As a landscaped designer and consultant, people frequently come up to me with numerous questions regarding their garden problems and what they can do to solve them.

Since I tend to be a social kind of guy, I usually take some time to try and answer their questions for them on the spot, but most of the time it is best that I visit their home and see for myself what the underlying issues really are.

I often hear about the hard work they put into gardening, and the woes that seem to mount up every year, and how discouraged they become watching their lawn develop browning out areas, or how their rhododendrons suffer so much die back during the winter, or when should they cut back their deciduous shrubs because they are growing at a rapid rate and are becoming unsightly.

These are questions that have numerous causes as to why they develop in the first place, and oftentimes are difficult to answer in a simple few minutes of time spent in a grocery store parking lot.

Normally I suggest an on site consult so that I can see for myself the circumstances they are up against, and can come to some conclusion as to what the problem is, why it happened in the first place, and how they can remedy the situation themselves.

This is where my story begins.

Countless times, I find that people are intrigued with free information and think that gardening and planting should be simple to accomplish. but it’s not that simple. It involves lots of hard work and lots of research in planning and executing the final results.

I try to convince people that a quick consult will save them time, effort, and money in the long run, however when it comes to talking money, all of a sudden the garden isn’t such a project after all.

I shake my head in amazement at how they can be so concerned about their gardens and property, but when there is a price tag attached to information, they become squeamish and shy away from making any sort of commitment to the solution of their troubles.

So, they go on their way and who knows what ever happens.

At that point, I have given them about a half hour of free time and come away without any compensation for my experience and knowledge as a horticulturist.

What are people thinking when they approach an expert and begin loading them down with questions, then walk away free as a bird not offering any compensation for the time that I have spent with them? Do people not understand that as an expert in my field that this is my life’s work and what I depend on for my income?

Folks, landscaping is a science, an art form, and a tangible end product that results from experience and sensitivity to the special environment of your home in particular.

Every property owner has different issues that can propose future problems if not approached properly.

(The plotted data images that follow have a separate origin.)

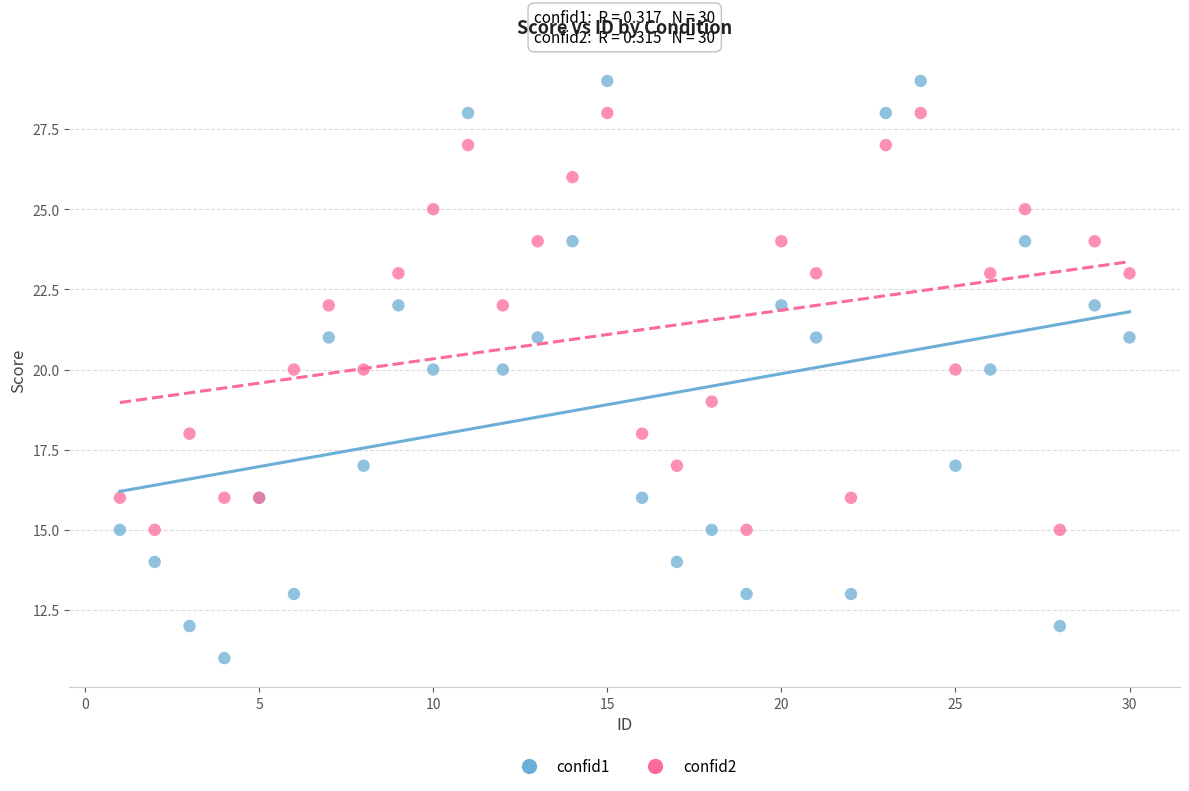

Which series has the widest spread of Y values?

confid1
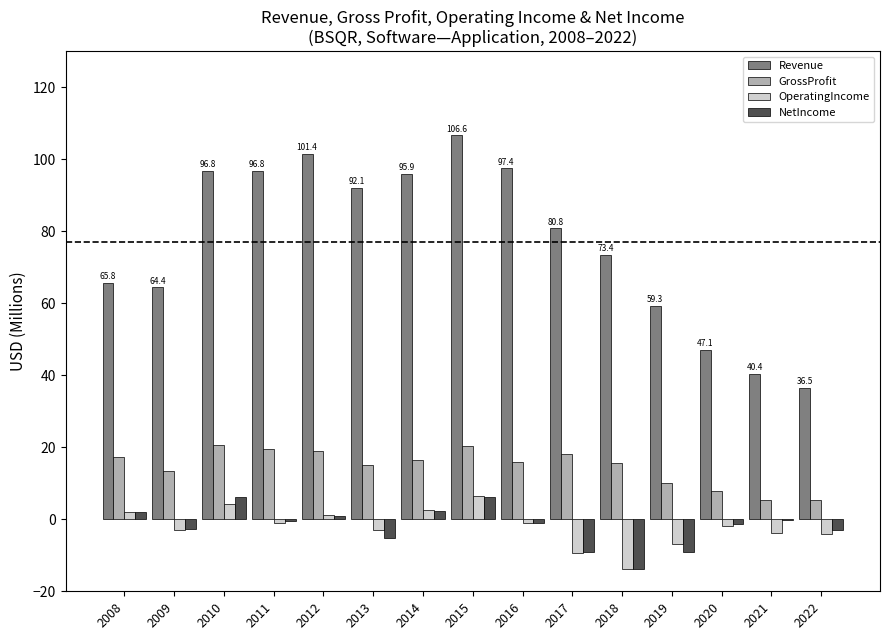

Is the value of NetIncome at 2015 greater than the value of OperatingIncome at 2019?

Yes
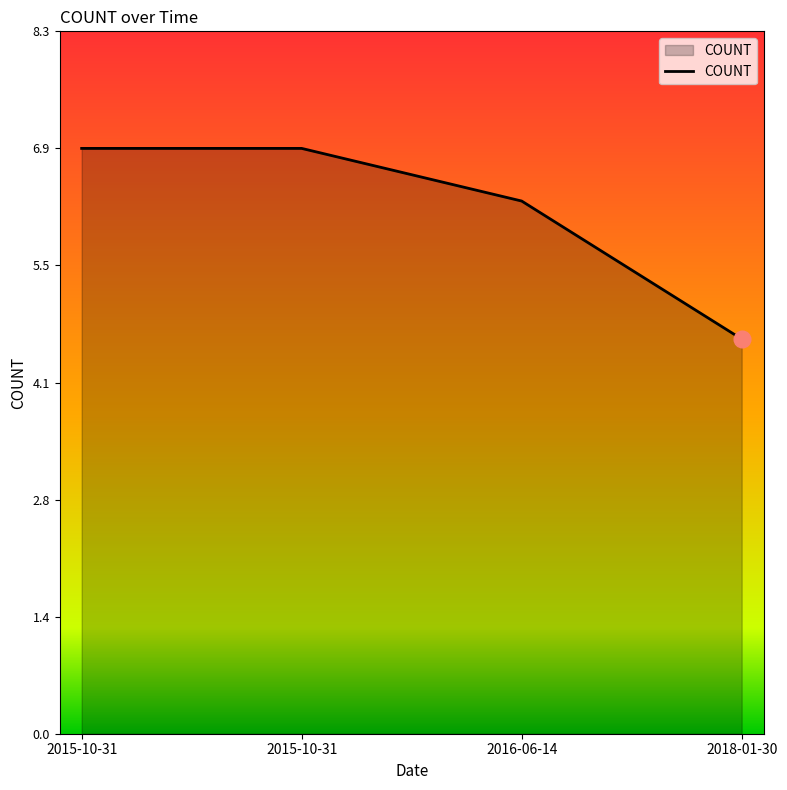

Which label corresponds to the smallest value in the chart?

2018-01-30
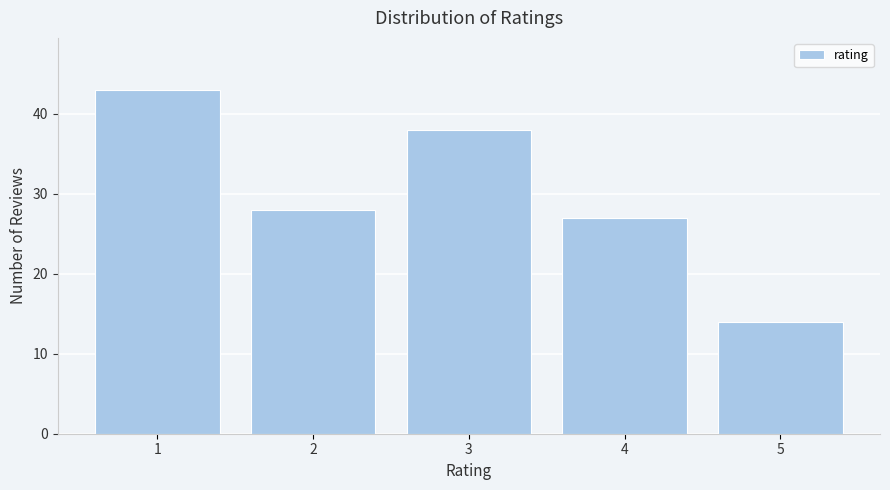

Reading right to left, transcribe all the data shown in this chart.

5=14	4=27	3=38	2=28	1=43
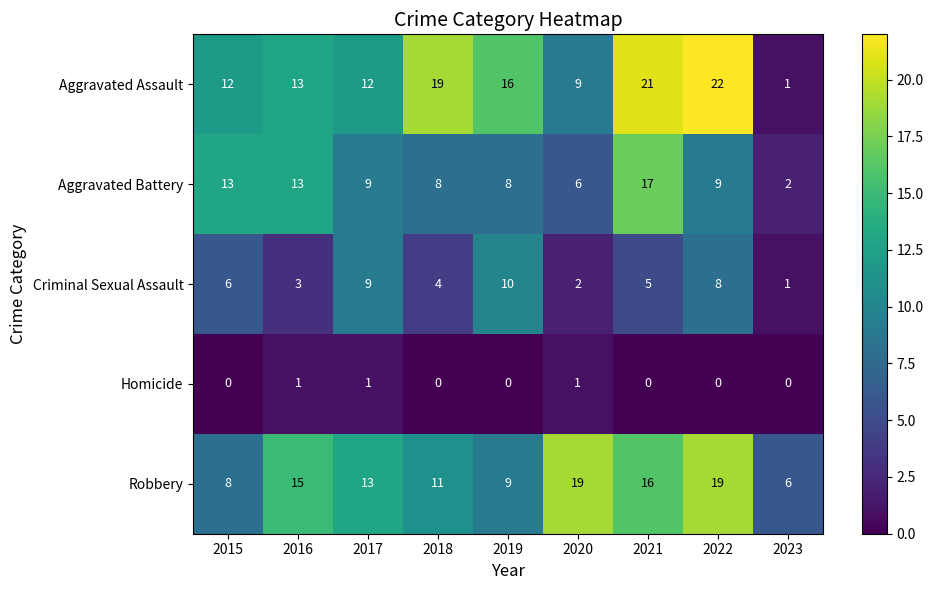

List the series in order of their peak value, highest first.

Aggravated Assault, Robbery, Aggravated Battery, Criminal Sexual Assault, Homicide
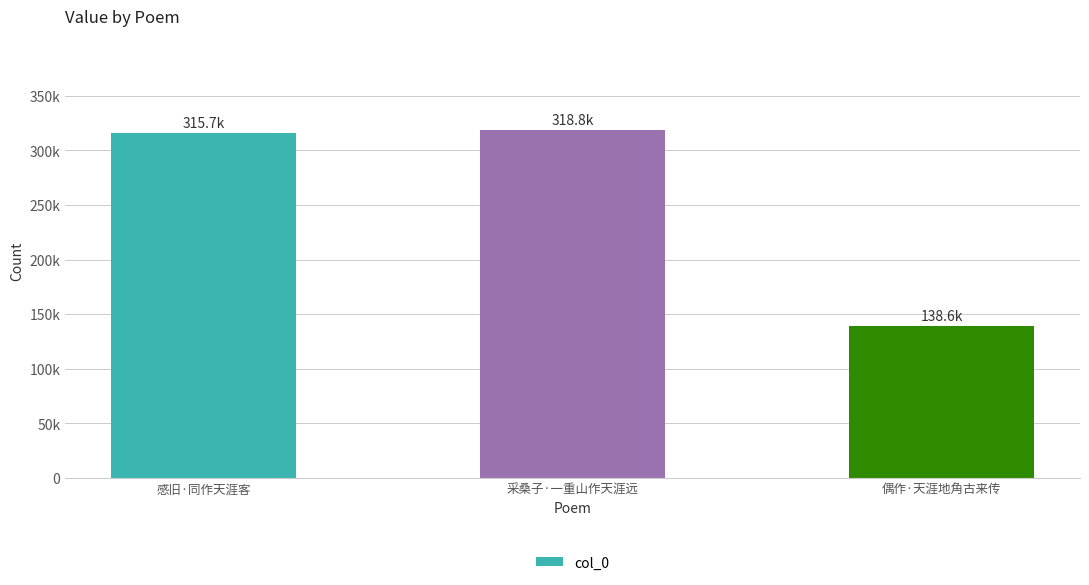

Reading right to left, what are all the values shown in this chart?

138620	318804	315700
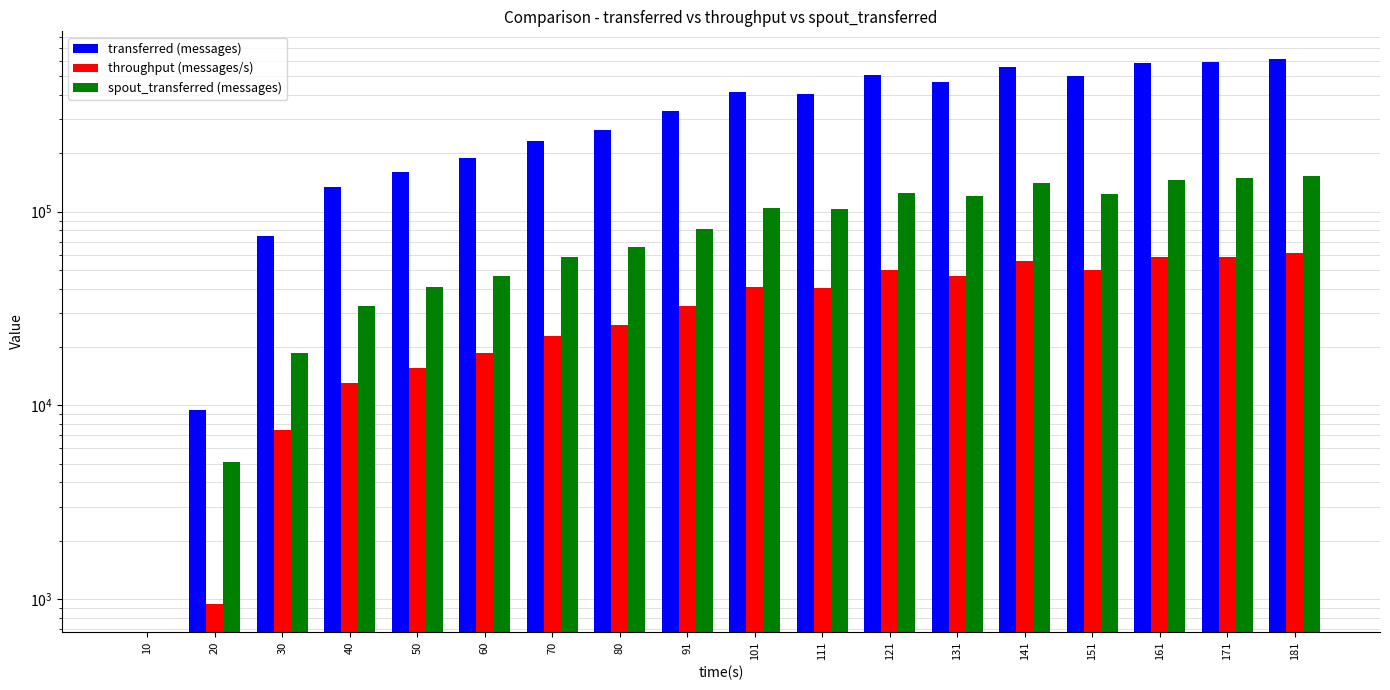

Count the number of categories in the chart.

18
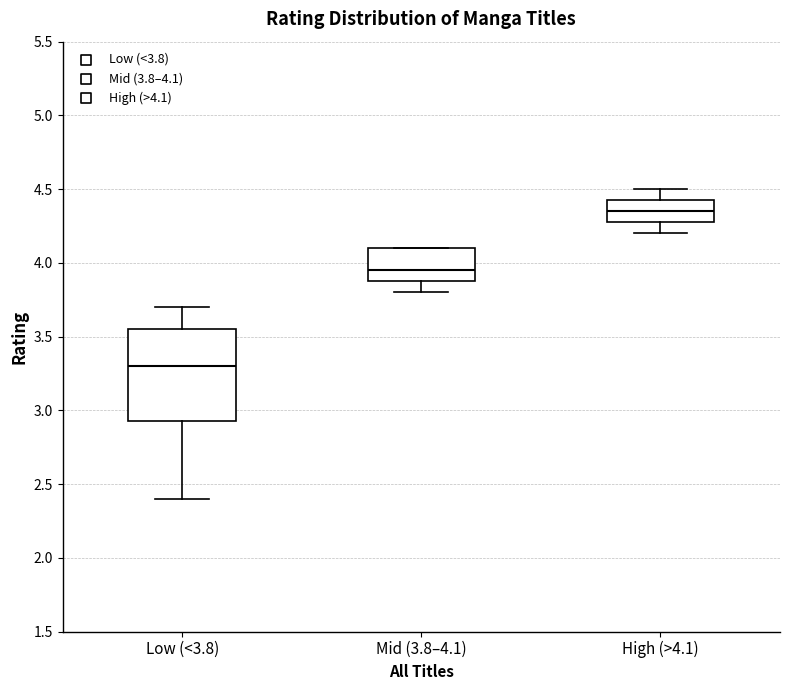

Reading left to right, read every box against the y-axis: the position of its median line, the range the box covers, and the ends of its whiskers. The values are not printed on the chart, so give them approximately, as read against the axis.

Low (<3.8): median 3.30, box 2.95 to 3.55, whiskers 2.40 to 3.70
Mid (3.8–4.1): median 3.95, box 3.90 to 4.10, whiskers 3.80 to 4.10
High (>4.1): median 4.35, box 4.30 to 4.45, whiskers 4.20 to 4.50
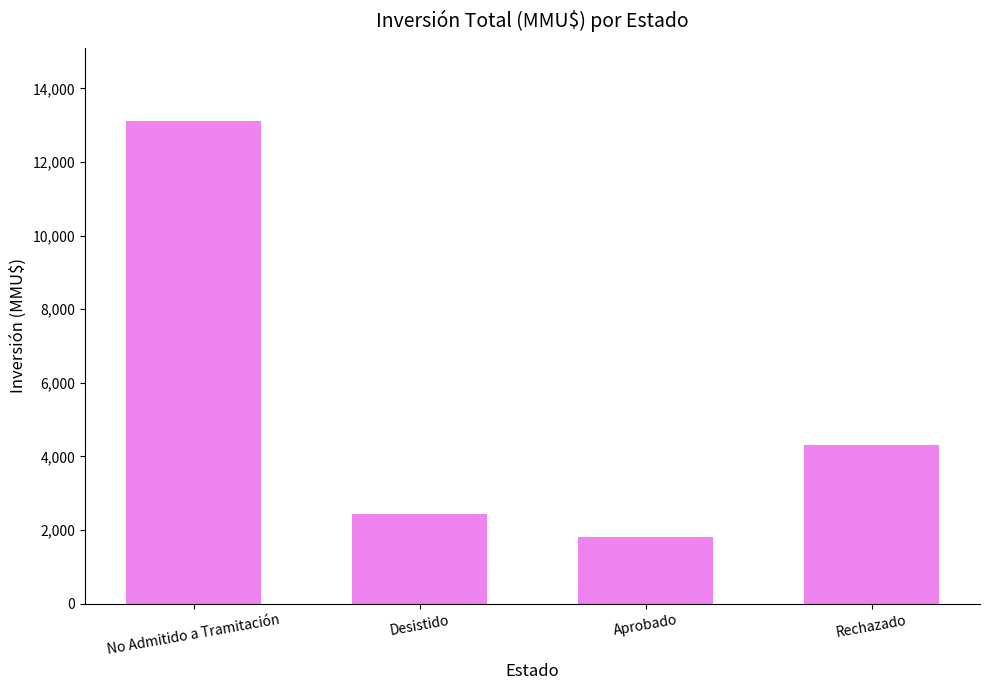

At which category does the chart reach its peak across all series?

No Admitido a Tramitación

Every land form and property changes from one yard to the one next door. It is not a wise decision to make, that any plant will work, or I can grow what I want and I expect it to grow. Not so…

You need to make proper decisions as to what will grow in your yard. Are there any land formations that could possibly cause drainage problems and cause my birch tree to die unless I rectify the problem?

These are questions that can be answered and should be answered by an expert, one who knows for certain if and what your yard will accommodate for plantings and design.

I speak with people all the time about consulting a professional, be it myself or someone else in the field, which can solve issues before they happen.

When making a consideration to spend a large amount of money, anywhere from a couple thousand dollars to a much larger amount of money on their yard, does a couple hundred dollars for a design and consultation seem so outrageous to make sure the job is planned and planted properly to begin with?

Think of it as an insurance policy that unlike most policies, end at the end of the year and you have spent hundreds of dollars for nothing but assurance that your home or life will be protected.

This is an insurance policy that comes with expert advice and an on going relationship with an expert that can and will sacrifice time to answer your questions, simply because you made a wise decision to hire him in the first place.

With this said, you now have a landscape you can be proud of and will grow proportionately over the years. In 3-5 years you won’t be ripping your hair out because your lawn guy planted a 40 foot arborvitae in from of your picture window.

I would urge you, as a professional and one who cares about your home landscape, to consider consulting a professional consultant prior to hiring or deciding on someone to plant your landscape for you.